An informal meeting of EU transport and environment ministers in Louvain-la-neuve (Belgium) on 15 September 2001, called for a global tax on aviation fuel as a tool to diminish the environmental impact of air travel. EU ministers will try to get the tax on the agenda of the assembly of the International Civil Aviation Organisation, at the end of September.
EU transport and environment ministers call for the abolition of the tax-free status of aviation fuel. According to the EU ministers, the tax could alleviate the environmental impact of air travel, which is among the fastest growing sources of carbon dioxide emissions.
EU ministers said they would push for a tax during the general assembly meeting of the ICAO end of September. Belgian transport minister Isabelle Durant said that if the tax could not be pushed through at the ICAO meeting, the EU might undertake unilateral action, such as abolishing the tax exemption on air fuel used for internal EU flights, or a charge on air freight.

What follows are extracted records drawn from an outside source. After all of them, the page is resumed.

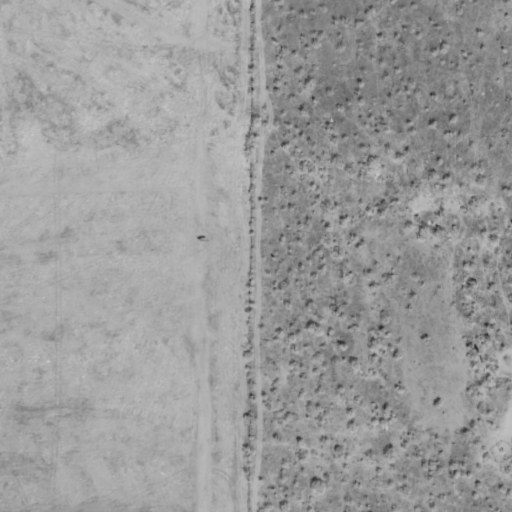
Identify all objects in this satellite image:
road: (506, 14)
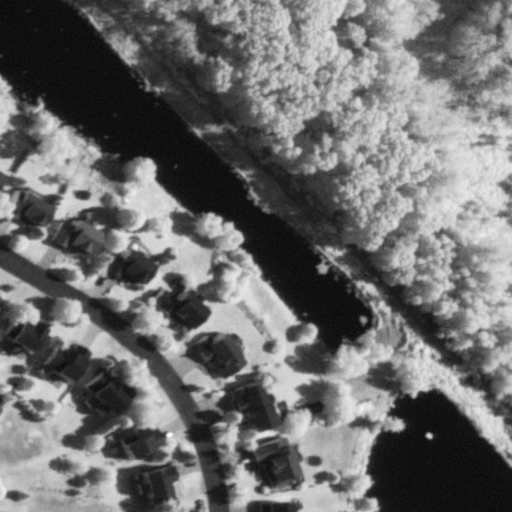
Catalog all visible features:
park: (368, 147)
building: (20, 207)
building: (68, 236)
building: (121, 266)
building: (172, 308)
building: (17, 332)
building: (212, 352)
road: (143, 353)
building: (60, 360)
building: (101, 391)
building: (245, 407)
building: (131, 437)
building: (269, 459)
building: (154, 484)
building: (271, 507)
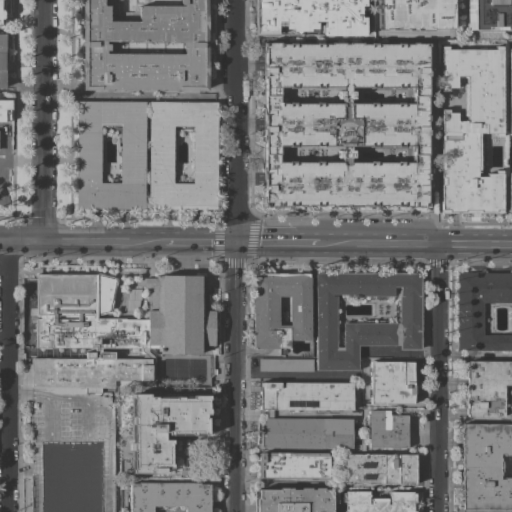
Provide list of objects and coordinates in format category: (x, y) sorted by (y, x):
building: (486, 1)
building: (0, 13)
building: (1, 14)
building: (412, 14)
building: (414, 14)
building: (487, 14)
building: (486, 15)
building: (308, 16)
building: (309, 16)
building: (142, 45)
building: (143, 45)
building: (1, 61)
building: (1, 61)
building: (4, 109)
building: (4, 110)
road: (43, 121)
building: (510, 123)
building: (343, 124)
building: (344, 124)
building: (509, 124)
building: (468, 131)
building: (470, 131)
building: (108, 155)
building: (109, 155)
building: (180, 155)
building: (181, 155)
road: (21, 158)
road: (228, 215)
road: (137, 217)
road: (48, 218)
road: (67, 242)
road: (148, 242)
road: (199, 242)
traffic signals: (236, 242)
road: (276, 242)
road: (333, 243)
road: (430, 244)
road: (235, 256)
building: (278, 309)
building: (278, 309)
building: (482, 311)
building: (483, 311)
building: (177, 315)
building: (362, 315)
building: (364, 315)
building: (98, 361)
building: (283, 365)
building: (285, 365)
road: (9, 377)
building: (78, 377)
road: (437, 378)
building: (389, 382)
building: (390, 382)
building: (484, 387)
building: (486, 387)
building: (303, 396)
building: (305, 415)
building: (161, 427)
building: (162, 428)
building: (384, 430)
building: (385, 430)
building: (305, 433)
building: (290, 465)
building: (292, 465)
building: (484, 466)
building: (484, 466)
building: (376, 469)
building: (377, 469)
building: (166, 496)
building: (168, 496)
road: (71, 497)
building: (291, 500)
building: (292, 500)
building: (376, 502)
building: (377, 502)
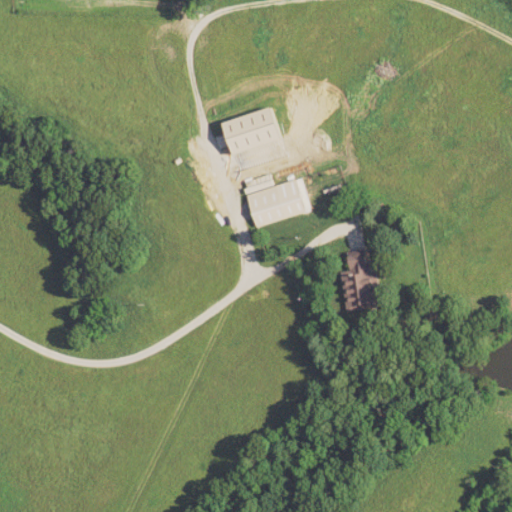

Such a tax is, however, likely to face major resistance from airlines, considering the important economic downturn in the sector which was even worsened by the security concerns raised by the terrorist attacks on the USA.

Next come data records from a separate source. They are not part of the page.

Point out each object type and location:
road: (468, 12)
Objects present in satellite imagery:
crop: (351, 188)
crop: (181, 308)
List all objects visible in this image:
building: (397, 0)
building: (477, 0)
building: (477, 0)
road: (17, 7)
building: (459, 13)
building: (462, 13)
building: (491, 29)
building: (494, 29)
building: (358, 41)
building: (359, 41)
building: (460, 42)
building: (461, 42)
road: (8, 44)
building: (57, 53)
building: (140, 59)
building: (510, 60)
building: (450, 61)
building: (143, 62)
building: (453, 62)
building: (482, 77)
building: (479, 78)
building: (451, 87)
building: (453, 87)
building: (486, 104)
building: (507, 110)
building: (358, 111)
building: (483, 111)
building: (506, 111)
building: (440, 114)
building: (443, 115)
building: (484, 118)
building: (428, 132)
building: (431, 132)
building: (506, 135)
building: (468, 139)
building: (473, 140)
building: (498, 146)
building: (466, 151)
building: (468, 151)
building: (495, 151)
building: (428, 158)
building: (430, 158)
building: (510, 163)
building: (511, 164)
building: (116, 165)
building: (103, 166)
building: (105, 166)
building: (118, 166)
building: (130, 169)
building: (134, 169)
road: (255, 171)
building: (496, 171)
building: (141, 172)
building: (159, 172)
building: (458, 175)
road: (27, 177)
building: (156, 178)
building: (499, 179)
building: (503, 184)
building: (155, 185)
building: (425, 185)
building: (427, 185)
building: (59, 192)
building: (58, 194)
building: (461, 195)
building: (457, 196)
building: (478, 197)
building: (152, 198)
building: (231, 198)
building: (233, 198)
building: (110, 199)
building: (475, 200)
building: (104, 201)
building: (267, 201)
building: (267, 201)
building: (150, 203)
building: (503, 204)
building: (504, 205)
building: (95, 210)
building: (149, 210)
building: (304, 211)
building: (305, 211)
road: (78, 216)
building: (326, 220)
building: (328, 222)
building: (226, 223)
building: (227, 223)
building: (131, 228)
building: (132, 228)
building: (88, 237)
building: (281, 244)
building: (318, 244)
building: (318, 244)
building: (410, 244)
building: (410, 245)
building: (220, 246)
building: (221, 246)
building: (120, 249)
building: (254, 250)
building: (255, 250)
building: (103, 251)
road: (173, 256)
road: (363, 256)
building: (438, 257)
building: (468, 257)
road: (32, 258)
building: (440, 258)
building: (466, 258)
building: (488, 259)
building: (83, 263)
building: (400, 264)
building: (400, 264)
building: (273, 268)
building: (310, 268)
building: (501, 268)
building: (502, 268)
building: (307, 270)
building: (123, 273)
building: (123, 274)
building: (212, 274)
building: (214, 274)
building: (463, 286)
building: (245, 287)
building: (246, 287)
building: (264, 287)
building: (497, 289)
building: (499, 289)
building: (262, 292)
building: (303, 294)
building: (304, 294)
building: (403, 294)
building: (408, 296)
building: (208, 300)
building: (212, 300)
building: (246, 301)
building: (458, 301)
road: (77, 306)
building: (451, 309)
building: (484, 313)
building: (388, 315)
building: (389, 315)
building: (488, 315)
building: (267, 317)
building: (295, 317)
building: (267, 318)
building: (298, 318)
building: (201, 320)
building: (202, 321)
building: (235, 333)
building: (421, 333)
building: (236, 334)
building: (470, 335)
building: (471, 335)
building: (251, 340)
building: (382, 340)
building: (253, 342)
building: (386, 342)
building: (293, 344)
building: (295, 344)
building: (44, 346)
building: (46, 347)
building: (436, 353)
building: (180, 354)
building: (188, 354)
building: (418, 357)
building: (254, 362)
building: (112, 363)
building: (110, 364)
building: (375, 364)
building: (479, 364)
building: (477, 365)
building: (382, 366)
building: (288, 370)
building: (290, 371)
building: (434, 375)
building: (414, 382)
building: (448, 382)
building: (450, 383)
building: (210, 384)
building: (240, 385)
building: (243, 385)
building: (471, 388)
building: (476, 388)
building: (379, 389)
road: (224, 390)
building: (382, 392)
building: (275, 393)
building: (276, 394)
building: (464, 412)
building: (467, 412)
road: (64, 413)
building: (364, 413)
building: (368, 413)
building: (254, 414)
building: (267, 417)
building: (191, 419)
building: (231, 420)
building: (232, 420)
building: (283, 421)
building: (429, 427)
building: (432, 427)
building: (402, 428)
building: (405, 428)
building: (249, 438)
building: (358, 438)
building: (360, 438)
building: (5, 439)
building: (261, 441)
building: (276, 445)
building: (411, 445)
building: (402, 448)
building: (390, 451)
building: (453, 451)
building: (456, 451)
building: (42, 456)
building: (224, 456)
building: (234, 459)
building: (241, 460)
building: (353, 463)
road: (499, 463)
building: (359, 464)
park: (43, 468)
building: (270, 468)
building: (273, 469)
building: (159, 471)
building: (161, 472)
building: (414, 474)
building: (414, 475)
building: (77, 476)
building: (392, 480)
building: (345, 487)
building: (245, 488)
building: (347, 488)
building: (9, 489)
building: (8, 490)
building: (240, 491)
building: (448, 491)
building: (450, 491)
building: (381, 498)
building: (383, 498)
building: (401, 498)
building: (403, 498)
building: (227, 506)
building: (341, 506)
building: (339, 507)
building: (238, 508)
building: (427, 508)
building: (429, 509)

An international agreement currently provides airlines with substantial tax exemptions, particularly from all taxes on aviation fuel, or kerosene.
In November 1999, the European Commission already adopted a Communication on taxing aviation fuel. The Ecofin Council subsequently approved a recommendation that Member States should work together with the International Civil Aviation Organisation (ICAO) on this issue - so far without much success.

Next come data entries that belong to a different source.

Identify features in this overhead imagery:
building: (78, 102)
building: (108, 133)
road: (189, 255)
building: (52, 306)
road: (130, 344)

On 8 September 2000, the European Parliament approved a report calling for a kerosene tax on all flights departing from the EU (see EURACTIV,
1 September 2000and8 September 2000). In September 2001, the European Commission published a White Paper on European Transport Policy, which aims to break the link between economic growth and transport growth, and to counter the increasing pressures of transport on the environment. One of the issues prepared in this White Paper is the abolition of the tax exemption.
The International Civil Aviation Organisation's general assembly will take place from 25 September to 5 October 2001, in Montreal. Airline security will dominate the agenda, following the terrorist attacks on the US last week. On 20 September, the Conférence européenne de l'aviation civile (CEAC) meets in Bordeaux to prepare the ICAO meeting.